» Your assignment: Your job is to copy every line in the material containing the word "Festival".

== Segment start ==

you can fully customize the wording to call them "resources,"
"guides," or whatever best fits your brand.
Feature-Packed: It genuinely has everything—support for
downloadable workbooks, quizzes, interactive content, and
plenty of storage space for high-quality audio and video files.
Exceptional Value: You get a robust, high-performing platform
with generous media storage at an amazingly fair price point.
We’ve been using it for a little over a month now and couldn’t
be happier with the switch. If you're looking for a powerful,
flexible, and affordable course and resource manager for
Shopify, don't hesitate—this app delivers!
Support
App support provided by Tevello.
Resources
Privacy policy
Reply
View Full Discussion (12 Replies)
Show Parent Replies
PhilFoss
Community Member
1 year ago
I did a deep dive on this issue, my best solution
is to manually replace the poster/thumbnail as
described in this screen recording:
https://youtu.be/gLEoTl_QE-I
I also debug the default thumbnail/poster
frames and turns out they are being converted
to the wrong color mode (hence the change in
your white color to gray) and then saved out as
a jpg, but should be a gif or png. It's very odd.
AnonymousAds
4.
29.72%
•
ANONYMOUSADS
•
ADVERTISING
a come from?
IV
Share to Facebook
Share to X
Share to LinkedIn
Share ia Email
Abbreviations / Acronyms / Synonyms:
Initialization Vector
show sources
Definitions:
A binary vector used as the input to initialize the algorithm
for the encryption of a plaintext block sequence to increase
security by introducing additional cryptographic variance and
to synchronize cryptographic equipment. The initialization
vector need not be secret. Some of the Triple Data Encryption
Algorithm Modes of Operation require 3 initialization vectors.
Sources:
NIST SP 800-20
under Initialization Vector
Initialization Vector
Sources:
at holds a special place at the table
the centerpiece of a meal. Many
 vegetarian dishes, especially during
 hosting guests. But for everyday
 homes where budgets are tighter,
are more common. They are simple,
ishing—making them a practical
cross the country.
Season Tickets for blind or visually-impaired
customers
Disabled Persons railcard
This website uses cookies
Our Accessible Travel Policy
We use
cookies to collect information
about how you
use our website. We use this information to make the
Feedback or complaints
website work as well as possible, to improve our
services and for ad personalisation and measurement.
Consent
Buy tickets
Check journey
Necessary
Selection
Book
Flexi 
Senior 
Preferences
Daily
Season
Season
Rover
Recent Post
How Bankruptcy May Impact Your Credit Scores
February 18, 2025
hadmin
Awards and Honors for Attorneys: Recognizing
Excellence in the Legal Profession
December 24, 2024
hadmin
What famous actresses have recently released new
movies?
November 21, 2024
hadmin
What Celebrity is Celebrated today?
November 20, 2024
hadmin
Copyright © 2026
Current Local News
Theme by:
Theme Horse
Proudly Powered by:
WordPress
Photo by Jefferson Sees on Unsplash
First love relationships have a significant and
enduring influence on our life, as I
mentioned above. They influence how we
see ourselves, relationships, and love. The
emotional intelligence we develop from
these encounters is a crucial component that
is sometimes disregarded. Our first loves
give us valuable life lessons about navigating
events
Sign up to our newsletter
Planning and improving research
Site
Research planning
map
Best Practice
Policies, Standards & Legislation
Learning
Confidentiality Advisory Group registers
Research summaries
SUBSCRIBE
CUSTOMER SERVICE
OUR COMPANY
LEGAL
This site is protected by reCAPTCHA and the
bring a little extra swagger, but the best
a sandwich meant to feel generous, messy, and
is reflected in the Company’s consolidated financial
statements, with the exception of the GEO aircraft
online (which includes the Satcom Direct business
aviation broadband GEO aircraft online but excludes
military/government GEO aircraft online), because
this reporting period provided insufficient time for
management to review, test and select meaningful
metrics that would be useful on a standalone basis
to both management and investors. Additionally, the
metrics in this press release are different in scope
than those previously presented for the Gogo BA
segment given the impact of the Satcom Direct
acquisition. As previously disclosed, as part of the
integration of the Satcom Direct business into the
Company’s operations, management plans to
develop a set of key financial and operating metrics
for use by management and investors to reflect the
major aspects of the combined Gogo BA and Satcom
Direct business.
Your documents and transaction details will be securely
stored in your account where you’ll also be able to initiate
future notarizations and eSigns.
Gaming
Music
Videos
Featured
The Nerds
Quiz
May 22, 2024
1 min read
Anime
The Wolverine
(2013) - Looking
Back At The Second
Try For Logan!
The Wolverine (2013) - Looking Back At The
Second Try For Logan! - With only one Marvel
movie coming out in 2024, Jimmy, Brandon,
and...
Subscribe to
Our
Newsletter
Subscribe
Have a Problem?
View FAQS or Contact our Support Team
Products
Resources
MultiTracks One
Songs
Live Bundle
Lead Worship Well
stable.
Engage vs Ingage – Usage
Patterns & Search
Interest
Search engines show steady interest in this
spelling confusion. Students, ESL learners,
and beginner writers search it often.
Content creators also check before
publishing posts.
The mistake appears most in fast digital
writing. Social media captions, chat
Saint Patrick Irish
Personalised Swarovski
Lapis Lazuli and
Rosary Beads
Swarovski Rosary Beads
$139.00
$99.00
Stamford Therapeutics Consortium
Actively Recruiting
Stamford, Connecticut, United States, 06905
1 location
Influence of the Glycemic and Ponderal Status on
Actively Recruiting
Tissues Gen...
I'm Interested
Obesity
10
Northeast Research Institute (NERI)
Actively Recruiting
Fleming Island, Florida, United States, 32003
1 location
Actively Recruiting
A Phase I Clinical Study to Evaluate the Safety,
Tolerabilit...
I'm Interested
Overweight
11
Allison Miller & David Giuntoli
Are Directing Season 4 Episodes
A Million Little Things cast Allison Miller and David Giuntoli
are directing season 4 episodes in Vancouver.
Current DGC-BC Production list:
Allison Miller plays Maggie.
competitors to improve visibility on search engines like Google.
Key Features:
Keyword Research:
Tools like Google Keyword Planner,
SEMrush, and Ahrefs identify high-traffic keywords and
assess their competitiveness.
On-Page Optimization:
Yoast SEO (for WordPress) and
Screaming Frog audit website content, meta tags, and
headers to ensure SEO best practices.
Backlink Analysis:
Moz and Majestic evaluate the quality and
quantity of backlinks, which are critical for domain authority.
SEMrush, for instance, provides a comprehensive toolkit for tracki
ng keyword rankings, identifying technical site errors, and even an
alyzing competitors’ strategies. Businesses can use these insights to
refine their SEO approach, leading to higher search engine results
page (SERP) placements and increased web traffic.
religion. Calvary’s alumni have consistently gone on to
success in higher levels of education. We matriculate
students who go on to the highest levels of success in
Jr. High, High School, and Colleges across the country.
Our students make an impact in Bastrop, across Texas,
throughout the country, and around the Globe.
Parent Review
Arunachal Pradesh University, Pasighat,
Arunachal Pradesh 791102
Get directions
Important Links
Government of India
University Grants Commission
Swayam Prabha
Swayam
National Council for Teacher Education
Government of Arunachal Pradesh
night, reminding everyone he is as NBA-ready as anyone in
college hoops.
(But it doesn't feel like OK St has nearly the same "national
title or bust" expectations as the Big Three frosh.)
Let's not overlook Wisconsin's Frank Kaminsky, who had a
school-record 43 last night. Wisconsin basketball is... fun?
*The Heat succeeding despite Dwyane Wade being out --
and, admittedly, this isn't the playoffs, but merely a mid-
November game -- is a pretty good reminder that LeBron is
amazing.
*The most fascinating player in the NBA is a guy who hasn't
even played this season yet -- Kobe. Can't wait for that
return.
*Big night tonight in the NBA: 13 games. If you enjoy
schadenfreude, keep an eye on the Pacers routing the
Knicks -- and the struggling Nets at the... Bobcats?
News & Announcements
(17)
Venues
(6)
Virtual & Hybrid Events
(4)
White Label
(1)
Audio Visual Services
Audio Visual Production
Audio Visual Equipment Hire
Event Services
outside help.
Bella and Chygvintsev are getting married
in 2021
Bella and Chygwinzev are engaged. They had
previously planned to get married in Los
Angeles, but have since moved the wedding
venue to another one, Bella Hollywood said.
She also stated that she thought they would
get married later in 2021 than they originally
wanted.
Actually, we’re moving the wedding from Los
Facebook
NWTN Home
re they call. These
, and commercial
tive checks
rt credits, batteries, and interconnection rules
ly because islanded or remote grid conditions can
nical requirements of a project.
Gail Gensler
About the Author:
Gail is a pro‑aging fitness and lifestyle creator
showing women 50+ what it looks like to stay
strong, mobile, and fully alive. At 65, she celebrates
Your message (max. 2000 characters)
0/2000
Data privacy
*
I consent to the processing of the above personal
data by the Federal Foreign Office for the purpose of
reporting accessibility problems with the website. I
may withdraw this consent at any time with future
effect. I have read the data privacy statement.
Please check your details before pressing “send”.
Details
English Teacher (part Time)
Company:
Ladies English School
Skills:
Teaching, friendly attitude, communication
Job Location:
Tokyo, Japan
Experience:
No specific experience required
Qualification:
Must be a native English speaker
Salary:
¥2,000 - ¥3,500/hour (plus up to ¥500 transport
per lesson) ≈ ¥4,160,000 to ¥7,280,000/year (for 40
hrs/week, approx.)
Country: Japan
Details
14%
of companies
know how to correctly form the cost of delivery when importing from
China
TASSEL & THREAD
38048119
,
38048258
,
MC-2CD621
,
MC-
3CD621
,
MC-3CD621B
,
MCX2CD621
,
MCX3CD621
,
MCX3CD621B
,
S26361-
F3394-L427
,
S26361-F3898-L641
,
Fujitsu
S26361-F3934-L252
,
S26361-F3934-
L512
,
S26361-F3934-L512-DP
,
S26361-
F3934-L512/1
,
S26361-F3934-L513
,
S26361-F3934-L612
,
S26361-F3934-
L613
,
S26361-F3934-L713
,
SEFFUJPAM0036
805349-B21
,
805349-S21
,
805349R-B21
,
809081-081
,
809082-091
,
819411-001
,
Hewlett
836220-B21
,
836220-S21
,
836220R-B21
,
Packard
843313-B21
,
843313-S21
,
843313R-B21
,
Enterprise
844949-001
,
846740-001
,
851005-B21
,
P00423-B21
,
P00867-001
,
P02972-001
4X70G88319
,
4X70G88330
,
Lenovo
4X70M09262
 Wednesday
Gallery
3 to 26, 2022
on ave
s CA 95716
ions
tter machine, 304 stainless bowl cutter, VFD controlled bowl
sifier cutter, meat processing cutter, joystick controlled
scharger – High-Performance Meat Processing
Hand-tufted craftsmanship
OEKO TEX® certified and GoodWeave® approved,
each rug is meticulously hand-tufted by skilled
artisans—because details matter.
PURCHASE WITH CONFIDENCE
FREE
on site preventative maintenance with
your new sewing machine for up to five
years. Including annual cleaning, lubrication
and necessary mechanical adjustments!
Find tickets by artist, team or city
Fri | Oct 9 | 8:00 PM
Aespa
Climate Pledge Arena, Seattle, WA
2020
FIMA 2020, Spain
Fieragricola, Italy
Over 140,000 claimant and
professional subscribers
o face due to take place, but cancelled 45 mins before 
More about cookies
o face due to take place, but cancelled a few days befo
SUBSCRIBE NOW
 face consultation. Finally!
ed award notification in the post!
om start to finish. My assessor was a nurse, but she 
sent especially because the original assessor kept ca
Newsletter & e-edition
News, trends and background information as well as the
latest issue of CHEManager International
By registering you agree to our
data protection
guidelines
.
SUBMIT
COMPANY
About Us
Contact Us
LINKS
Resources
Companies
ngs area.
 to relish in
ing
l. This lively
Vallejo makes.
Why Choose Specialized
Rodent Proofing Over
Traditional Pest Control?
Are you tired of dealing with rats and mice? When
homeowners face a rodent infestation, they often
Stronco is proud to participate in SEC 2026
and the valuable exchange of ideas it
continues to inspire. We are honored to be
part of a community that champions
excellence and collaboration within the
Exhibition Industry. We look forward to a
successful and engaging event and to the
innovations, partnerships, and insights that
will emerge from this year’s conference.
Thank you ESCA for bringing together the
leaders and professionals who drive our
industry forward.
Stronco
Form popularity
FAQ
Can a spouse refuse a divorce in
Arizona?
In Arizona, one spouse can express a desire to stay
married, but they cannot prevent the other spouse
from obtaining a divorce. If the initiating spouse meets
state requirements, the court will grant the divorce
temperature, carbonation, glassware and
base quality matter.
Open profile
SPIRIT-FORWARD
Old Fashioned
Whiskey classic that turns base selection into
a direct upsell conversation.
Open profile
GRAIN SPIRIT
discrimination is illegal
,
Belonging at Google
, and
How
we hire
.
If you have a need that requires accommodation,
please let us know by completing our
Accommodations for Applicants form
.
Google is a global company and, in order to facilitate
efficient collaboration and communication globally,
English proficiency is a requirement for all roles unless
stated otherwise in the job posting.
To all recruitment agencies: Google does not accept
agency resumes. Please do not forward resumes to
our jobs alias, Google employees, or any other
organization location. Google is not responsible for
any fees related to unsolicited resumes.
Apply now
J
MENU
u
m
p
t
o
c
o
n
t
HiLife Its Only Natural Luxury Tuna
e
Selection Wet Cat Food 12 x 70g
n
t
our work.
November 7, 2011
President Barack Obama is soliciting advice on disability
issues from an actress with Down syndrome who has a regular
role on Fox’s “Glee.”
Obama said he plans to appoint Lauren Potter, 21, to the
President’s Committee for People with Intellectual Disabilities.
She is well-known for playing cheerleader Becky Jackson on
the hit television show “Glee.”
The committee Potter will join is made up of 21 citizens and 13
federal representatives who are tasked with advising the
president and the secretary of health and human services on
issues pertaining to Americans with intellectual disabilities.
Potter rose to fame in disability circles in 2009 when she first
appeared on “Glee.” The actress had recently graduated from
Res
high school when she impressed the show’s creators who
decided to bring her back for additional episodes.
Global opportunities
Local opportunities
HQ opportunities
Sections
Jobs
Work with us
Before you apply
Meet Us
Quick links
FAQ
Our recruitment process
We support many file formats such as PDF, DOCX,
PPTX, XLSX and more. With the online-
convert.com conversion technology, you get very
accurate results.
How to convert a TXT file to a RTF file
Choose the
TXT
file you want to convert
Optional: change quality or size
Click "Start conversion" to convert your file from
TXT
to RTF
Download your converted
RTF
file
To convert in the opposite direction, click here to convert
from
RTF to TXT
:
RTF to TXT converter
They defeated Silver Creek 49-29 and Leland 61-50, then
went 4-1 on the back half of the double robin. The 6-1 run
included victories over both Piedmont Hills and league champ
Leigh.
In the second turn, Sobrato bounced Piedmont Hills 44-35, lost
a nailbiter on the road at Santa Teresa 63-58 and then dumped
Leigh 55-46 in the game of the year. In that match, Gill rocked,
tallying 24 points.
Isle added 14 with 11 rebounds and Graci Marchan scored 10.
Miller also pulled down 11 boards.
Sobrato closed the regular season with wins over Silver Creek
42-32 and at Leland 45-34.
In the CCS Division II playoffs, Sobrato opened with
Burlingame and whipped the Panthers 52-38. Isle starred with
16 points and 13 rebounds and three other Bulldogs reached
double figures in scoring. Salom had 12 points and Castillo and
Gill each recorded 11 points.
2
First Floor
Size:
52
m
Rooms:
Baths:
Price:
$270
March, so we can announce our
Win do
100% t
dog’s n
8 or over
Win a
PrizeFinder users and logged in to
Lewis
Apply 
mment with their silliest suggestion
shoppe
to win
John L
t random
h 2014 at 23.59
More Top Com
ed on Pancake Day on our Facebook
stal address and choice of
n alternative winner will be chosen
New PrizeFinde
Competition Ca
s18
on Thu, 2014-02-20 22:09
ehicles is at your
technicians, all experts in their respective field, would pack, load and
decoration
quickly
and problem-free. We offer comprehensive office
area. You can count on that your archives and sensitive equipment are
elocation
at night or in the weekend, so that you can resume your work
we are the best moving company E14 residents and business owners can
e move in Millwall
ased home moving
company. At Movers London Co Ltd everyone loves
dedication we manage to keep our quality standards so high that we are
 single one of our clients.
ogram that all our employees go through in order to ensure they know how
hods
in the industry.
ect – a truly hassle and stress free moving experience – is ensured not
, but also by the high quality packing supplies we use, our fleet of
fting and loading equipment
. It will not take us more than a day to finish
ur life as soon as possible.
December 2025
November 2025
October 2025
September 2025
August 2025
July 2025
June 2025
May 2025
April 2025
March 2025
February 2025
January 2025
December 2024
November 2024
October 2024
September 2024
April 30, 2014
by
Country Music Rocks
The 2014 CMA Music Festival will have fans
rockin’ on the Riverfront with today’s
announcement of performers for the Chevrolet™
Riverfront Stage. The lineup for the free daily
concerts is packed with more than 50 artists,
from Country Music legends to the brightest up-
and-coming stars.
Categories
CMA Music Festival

== Segment end ==

» Exercise solution:
The 2014 CMA Music Festival will have fans
CMA Music Festival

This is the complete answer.